**Dataset items**
** START **

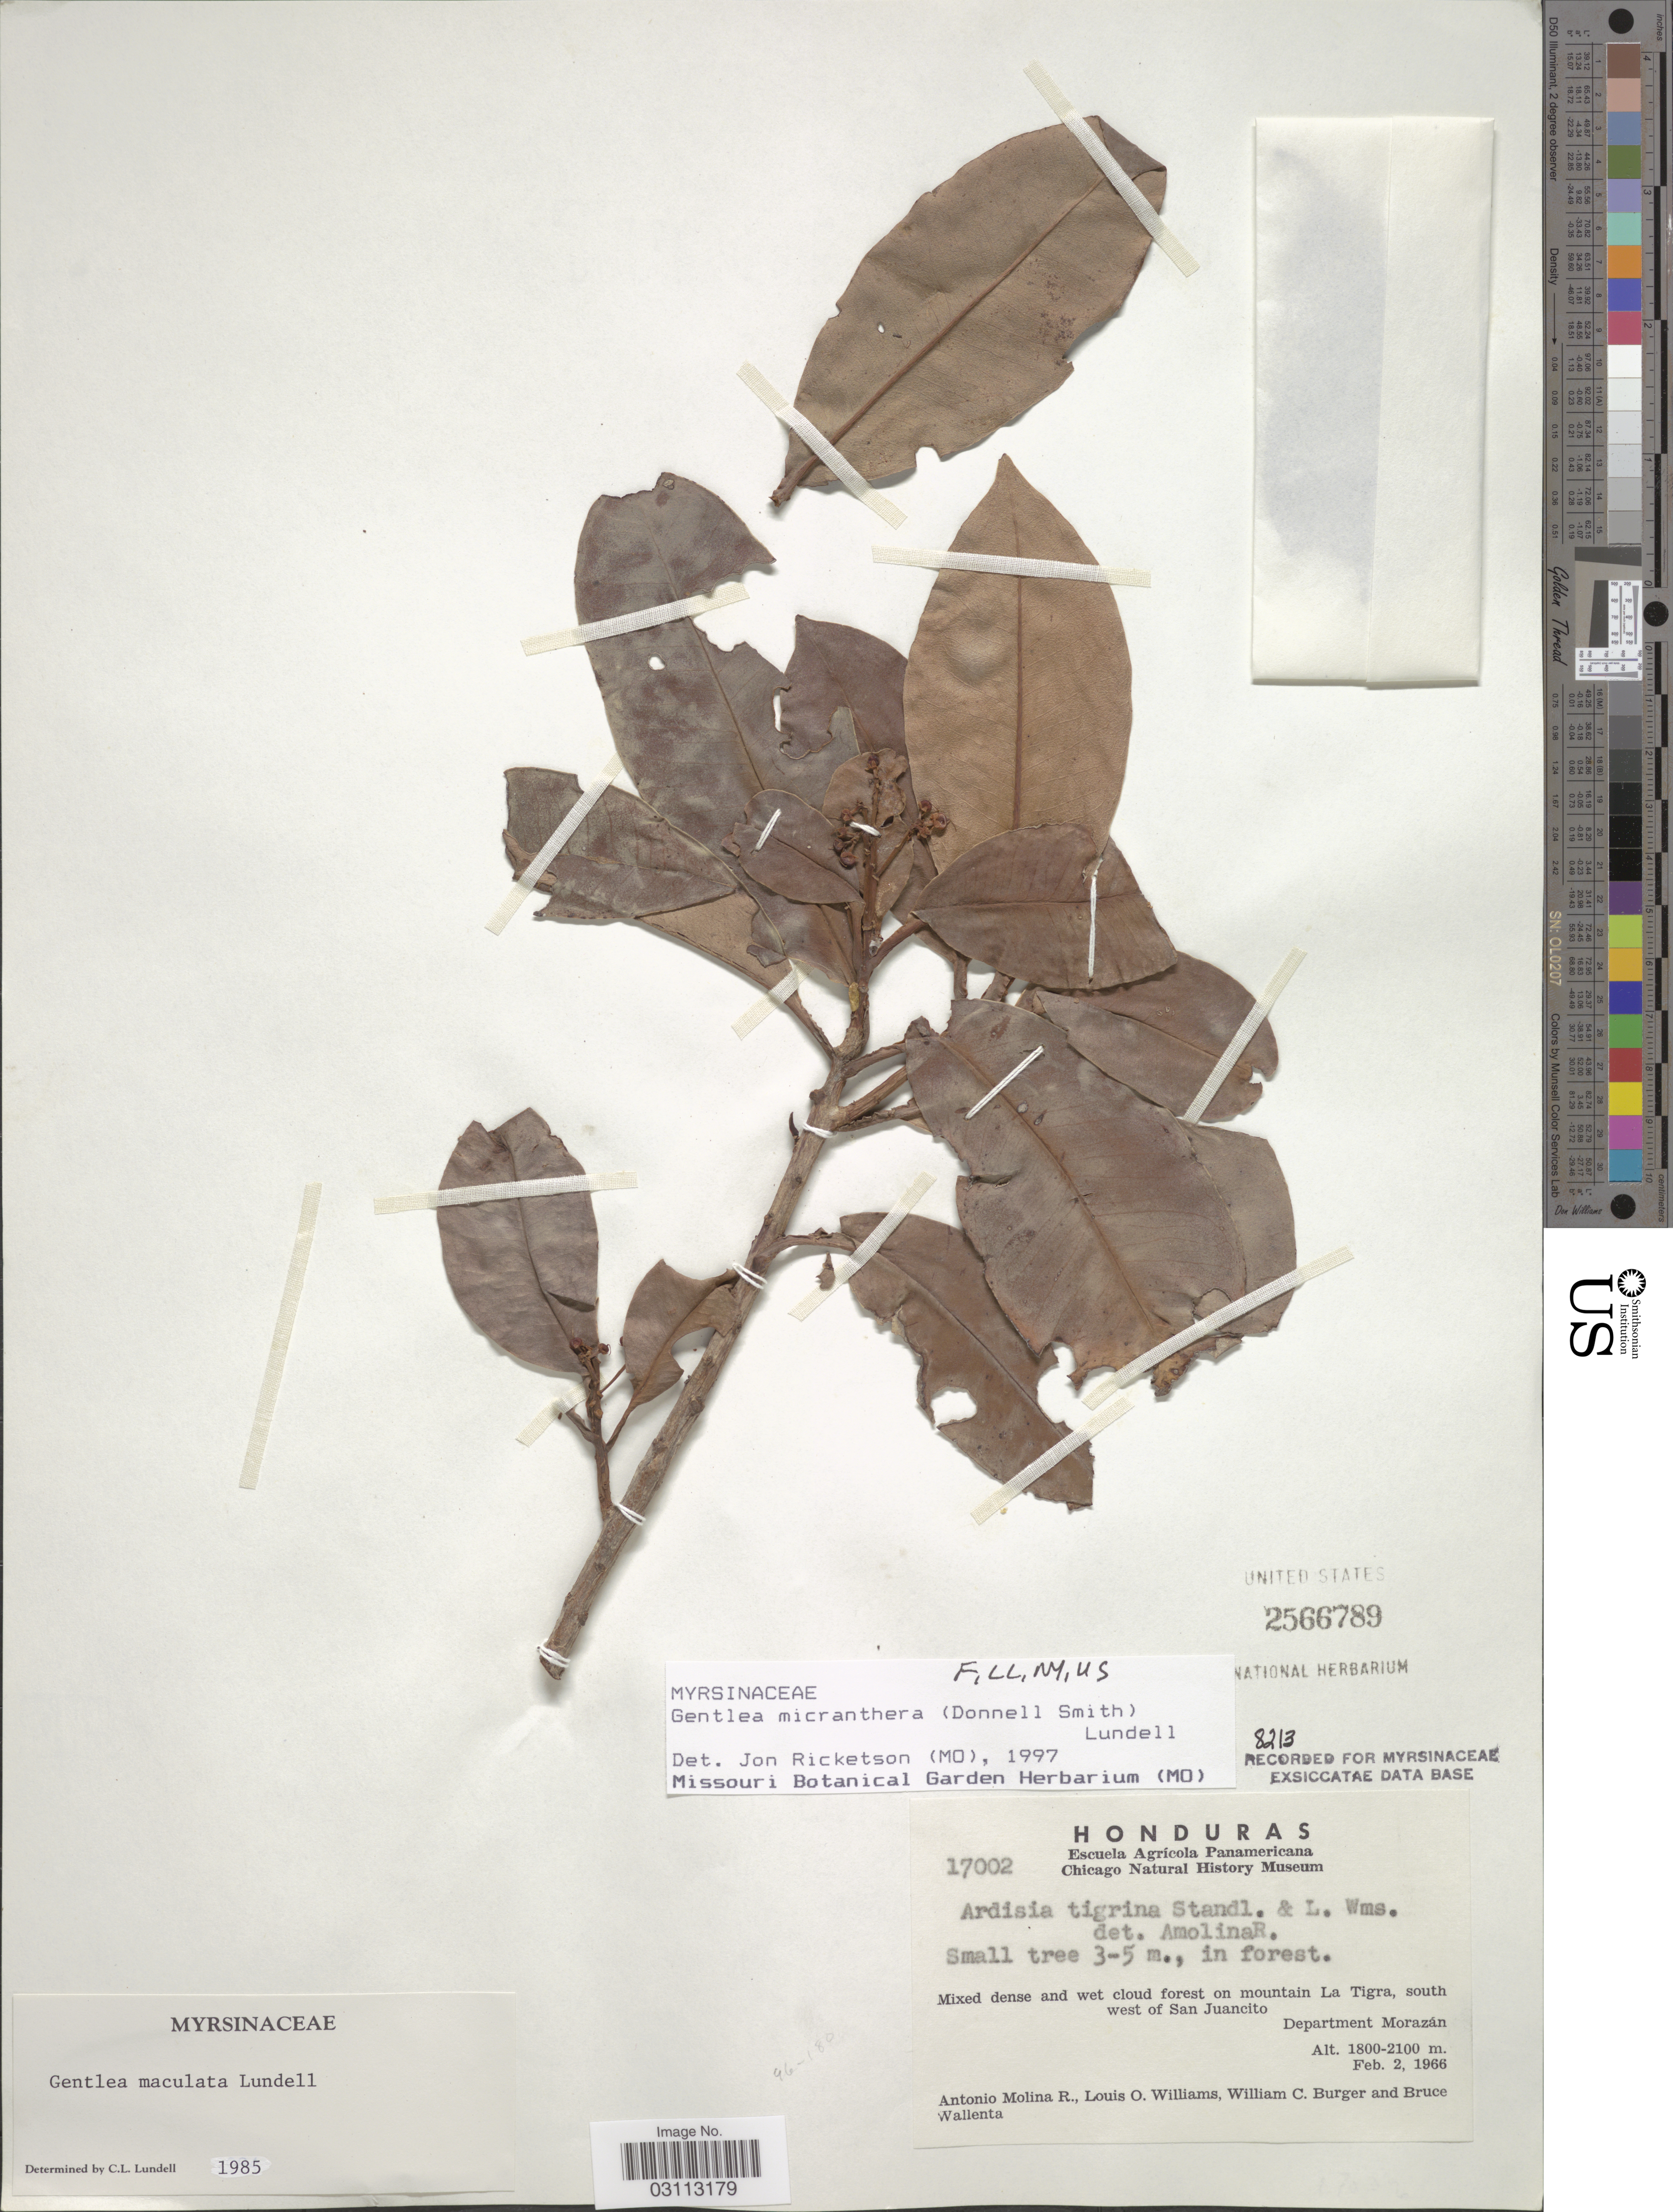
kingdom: Plantae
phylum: Tracheophyta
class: Magnoliopsida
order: Ericales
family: Primulaceae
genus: Gentlea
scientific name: Gentlea micranthera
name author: (Donn. Sm.) Lundell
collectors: A. Molina R., L. O. Williams, W. Burger & B. Wallenta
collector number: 17002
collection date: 1966-02-02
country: Honduras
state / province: Fco. Morazán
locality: On mountain La Tigra, south west of San Juancito. Department Morazán.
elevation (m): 1800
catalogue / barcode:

** END **

Rewrite the entries with "collection date" replaced by "date collected" and nothing else changed. Leave out the pictures.

kingdom: Plantae
phylum: Tracheophyta
class: Magnoliopsida
order: Ericales
family: Primulaceae
genus: Gentlea
scientific name: Gentlea micranthera
name author: (Donn. Sm.) Lundell
collectors: A. Molina R., L. O. Williams, W. Burger & B. Wallenta
collector number: 17002
date collected: 1966-02-02
country: Honduras
state / province: Fco. Morazán
locality: On mountain La Tigra, south west of San Juancito. Department Morazán.
elevation (m): 1800
catalogue / barcode:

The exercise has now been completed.